James: A few things come to mind. The first is vendor lock, or what some are now calling AI platform lock. The models are improving every single day, and a principle worth keeping front of mind: today is the worst day these models will ever have, because they only get better from here. That means the vendor landscape will keep shifting. 

Picking one model and building everything around it is a trap. We have a preferred stack right now, but six months from now that may look completely different. The firms that build flexibility into their architecture today, the ones that can swap models without rebuilding from scratch, are the ones that can keep pace with a landscape that won’t sit still.

The second consideration is around token cost and scaling economics. We hear no end of stories about someone who built a great internal AI solution over a weekend, and it works beautifully for ten people. Then the question becomes: how does this scale when you add a hundred people? How does it scale through a merger? Those scaling factors aren’t obvious unless you’ve done this before.
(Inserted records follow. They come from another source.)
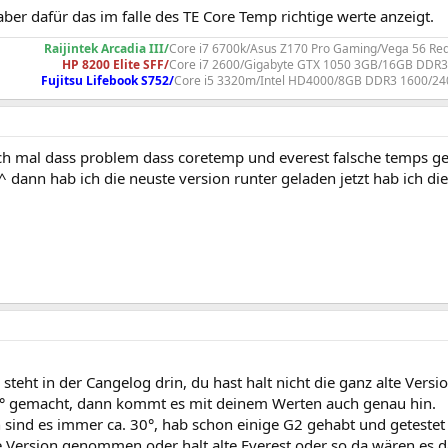
aber dafür das im falle des TE Core Temp richtige werte anzeigt.
Raijintek Arcadia III/
Core i7 6700k/Asus Z170 Pro Gaming/Vega 56 R
HP 8200 Elite SFF/
Core i7 2600/Gigabyte GTX 1050 3GB/16GB DDR
Fujitsu Lifebook S752/
Core i5 3320m/Intel HD4000/8GB DDR3 1600/2
uch mal dass problem dass coretemp und everest falsche temps ge
 dann hab ich die neuste version runter geladen jetzt hab ich di
 steht in der Cangelog drin, du hast halt nicht die ganz alte Versi
 gemacht, dann kommt es mit deinem Werten auch genau hin.
 sind es immer ca. 30°, hab schon einige G2 gehabt und getestet 
te Version genommen oder halt alte Everest oder so da wären es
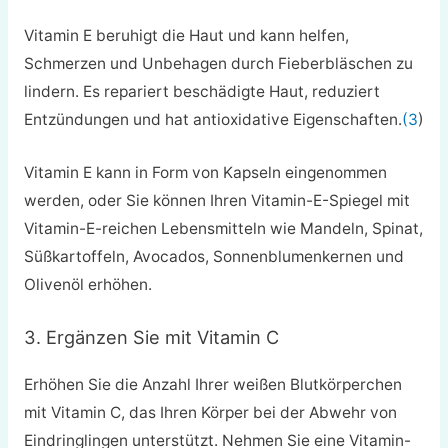
Vitamin E beruhigt die Haut und kann helfen,
Schmerzen und Unbehagen durch Fieberbläschen zu
lindern. Es repariert beschädigte Haut, reduziert
Entzündungen und hat antioxidative Eigenschaften.
(3
)
Vitamin E kann in Form von Kapseln eingenommen
werden, oder Sie können Ihren Vitamin-E-Spiegel mit
Vitamin-E-reichen Lebensmitteln wie Mandeln, Spinat,
Süßkartoffeln, Avocados, Sonnenblumenkernen und
Olivenöl erhöhen.
3. Ergänzen Sie mit Vitamin C
Erhöhen Sie die Anzahl Ihrer weißen Blutkörperchen
mit Vitamin C, das Ihren Körper bei der Abwehr von
Eindringlingen unterstützt. Nehmen Sie eine Vitamin-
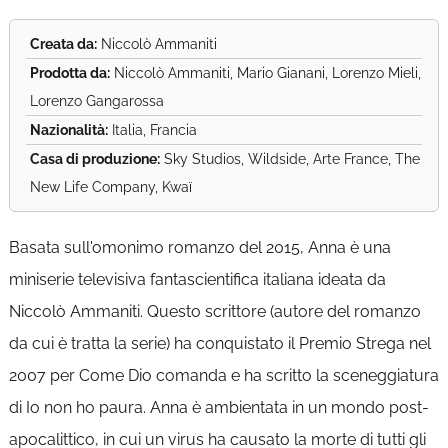
Creata da:
Niccolò Ammaniti
Prodotta da:
Niccolò Ammaniti, Mario Gianani, Lorenzo Mieli,
Lorenzo Gangarossa
Nazionalità:
Italia, Francia
Casa di produzione:
Sky Studios, Wildside, Arte France, The
New Life Company, Kwaï
Basata sull'omonimo romanzo del 2015, Anna è una
miniserie televisiva fantascientifica italiana ideata da
Niccolò Ammaniti. Questo scrittore (autore del romanzo
da cui è tratta la serie) ha conquistato il Premio Strega nel
2007 per Come Dio comanda e ha scritto la sceneggiatura
di Io non ho paura. Anna è ambientata in un mondo post-
apocalittico, in cui un virus ha causato la morte di tutti gli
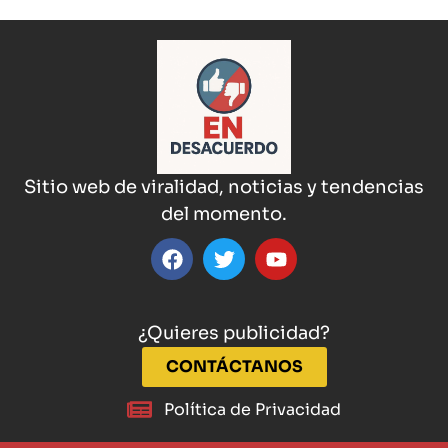
Sitio web de viralidad, noticias y tendencias
del momento.
¿Quieres publicidad?
CONTÁCTANOS
Política de Privacidad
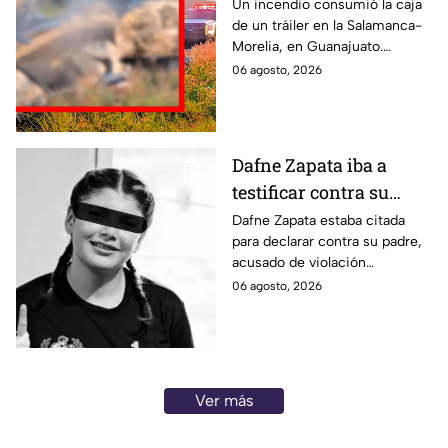
carretera de
Un incendio consumió la caja
de un tráiler en la Salamanca-
Guanajuato; fuego dejó
Morelia, en Guanajuato.
la caja seca en pérdida
Imágenes muestran cómo el
06 agosto, 2026
total
fuego dejó la unidad
completamente calcinada.
Dafne Zapata iba a
testificar contra su
padre por 4buso s3xual
Dafne Zapata estaba citada
para declarar contra su padre,
previo a ser víctim4 de
acusado de violación
f3minicidio
equiparada. Tras su
06 agosto, 2026
feminicidio, el juicio
continuará con pruebas
previas.
Ver más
The third, and I feel strongly about this, is human in the loop. I believe there will always be a human in the loop and that firms treating junior talent as a cost to be offset by AI tools will feel that tradeoff in three, four, five years. Judgment is developed through experience. Through decisions made, mistakes absorbed, and instincts built over time. AI can support that process, but it cannot replicate it. When junior talent stops doing the thinking, they stop developing the capability that senior decisions eventually depend on. AI produces confident outputs regardless of whether those outputs are correct. Catching that requires experienced people who have developed the judgment to know the difference.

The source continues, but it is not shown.